■ **PROVIDED TEXT**:
Figure 3 : Assay sensitivity and quantitative evaluation using DNA and RNA.

From: A novel multiplex isothermal amplification method for rapid detection and identification of viruses

Figure 3

Assay detection sensitivity and fluorescent measurement was investigated using serial dilutions of hepatitis-B virus (HBV) DNA and hepatitis C virus (HCV) RNA. Amplification was performed utilizing the TET/BHQ1-tagged fluorogenic oligonucleotide of HBV DNA and the Texas-Red/BHQ2-tagged fluorogenic oligonucleotide for HCV RNA. (A) Results revealed assay detection of 50 IU/rxn of HBV DNA (Panel 1, lane 7) and 102 IU/rxn of HCV RNA (Panel 2, lane 4) as confirmed by the presence of banding pattern. (B) Fluorimetric measurement revealed higher RFUs of HBV DNA serial dilutions in tubes 3–8 as compared with the controls in tubes 1 and 2 (Panel 1) and higher RFUs of HCV RNA dilutions in tubes 3–5 as compared with the controls in tubes 1 and 2 (Panel 2). Note the absence of banding patterns, but higher RFU in tube 8 (panel 1) and tube 5 (panel 2). (C) Graphs showed fluorescence detection peak of amplified products in both panels. RFU = Relative Fluorescence Units; UV = ultraviolet naked-eye visualization.

■ **ASSIGNMENT**: Name each abbreviation that the figure caption spells out, and give its full form as the caption states it.

■ **DATA EXCERPTS**:
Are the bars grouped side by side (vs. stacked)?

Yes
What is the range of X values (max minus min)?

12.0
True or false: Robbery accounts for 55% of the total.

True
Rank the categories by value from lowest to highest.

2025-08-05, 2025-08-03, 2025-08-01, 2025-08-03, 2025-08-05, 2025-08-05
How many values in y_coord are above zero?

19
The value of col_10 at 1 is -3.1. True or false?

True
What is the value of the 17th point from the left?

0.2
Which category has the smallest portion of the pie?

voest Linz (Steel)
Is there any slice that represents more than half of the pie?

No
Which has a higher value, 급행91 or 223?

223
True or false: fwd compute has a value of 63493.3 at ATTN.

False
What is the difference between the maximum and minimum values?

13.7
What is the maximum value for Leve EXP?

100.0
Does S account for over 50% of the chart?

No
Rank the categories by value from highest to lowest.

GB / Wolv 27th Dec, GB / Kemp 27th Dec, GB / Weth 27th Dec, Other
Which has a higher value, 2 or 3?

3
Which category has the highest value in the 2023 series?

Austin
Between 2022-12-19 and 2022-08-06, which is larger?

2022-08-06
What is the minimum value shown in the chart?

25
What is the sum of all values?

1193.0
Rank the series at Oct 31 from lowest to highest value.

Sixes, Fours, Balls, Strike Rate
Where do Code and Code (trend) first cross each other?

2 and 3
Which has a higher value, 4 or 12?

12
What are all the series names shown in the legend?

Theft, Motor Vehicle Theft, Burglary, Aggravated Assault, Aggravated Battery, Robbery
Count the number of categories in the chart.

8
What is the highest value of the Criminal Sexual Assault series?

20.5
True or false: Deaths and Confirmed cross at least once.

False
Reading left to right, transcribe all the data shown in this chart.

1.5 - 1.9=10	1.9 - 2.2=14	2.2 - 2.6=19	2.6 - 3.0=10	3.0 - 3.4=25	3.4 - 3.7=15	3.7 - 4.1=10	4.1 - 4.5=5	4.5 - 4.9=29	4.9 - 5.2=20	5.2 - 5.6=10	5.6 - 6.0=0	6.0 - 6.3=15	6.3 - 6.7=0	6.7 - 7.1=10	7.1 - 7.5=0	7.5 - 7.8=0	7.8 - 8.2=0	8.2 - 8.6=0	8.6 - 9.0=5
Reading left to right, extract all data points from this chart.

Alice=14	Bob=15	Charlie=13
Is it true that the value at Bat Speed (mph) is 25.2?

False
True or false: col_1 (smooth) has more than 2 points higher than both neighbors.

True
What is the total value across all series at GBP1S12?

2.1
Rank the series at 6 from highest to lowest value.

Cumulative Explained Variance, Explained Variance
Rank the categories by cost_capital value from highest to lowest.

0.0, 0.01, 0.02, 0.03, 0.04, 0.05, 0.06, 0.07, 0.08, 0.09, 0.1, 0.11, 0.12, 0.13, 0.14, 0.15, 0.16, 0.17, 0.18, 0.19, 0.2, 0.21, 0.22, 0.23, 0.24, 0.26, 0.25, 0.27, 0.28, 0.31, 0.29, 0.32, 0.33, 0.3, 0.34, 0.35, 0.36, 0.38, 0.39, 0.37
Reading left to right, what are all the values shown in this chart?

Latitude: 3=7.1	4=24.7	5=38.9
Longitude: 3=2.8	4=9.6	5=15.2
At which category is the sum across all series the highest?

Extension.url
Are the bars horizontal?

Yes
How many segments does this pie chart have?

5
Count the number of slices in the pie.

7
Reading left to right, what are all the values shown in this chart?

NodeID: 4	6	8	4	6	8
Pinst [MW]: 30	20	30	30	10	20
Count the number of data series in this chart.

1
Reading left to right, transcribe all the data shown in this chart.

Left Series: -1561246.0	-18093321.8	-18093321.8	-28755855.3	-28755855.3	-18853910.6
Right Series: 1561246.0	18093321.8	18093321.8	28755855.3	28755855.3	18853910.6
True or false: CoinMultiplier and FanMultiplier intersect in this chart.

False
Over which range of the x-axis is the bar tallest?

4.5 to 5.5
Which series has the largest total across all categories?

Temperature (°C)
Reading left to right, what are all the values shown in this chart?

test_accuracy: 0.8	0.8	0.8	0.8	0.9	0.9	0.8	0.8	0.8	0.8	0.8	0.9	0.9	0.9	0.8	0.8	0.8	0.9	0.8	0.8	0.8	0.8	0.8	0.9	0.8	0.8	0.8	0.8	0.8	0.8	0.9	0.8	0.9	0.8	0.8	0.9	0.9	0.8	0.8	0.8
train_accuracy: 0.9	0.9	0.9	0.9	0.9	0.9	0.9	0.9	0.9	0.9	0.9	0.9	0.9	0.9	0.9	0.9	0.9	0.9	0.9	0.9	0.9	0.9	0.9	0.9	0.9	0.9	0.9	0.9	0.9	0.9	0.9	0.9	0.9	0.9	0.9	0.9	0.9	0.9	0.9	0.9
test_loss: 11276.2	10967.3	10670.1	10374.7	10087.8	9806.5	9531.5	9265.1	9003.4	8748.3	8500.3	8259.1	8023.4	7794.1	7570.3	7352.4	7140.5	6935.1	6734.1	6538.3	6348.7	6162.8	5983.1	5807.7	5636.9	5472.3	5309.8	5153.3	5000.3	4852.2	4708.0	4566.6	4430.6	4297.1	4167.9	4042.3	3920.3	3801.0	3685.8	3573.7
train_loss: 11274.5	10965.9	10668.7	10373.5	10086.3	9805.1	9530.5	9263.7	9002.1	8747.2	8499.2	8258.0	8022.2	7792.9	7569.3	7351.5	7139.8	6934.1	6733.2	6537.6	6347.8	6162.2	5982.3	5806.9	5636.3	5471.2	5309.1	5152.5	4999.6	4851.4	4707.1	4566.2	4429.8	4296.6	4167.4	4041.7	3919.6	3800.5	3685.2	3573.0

■ **RESULT BELOW**:
- HBV: hepatitis-B virus
- HCV: hepatitis C virus
- RFU: Relative Fluorescence Units
- UV: ultraviolet naked-eye visualization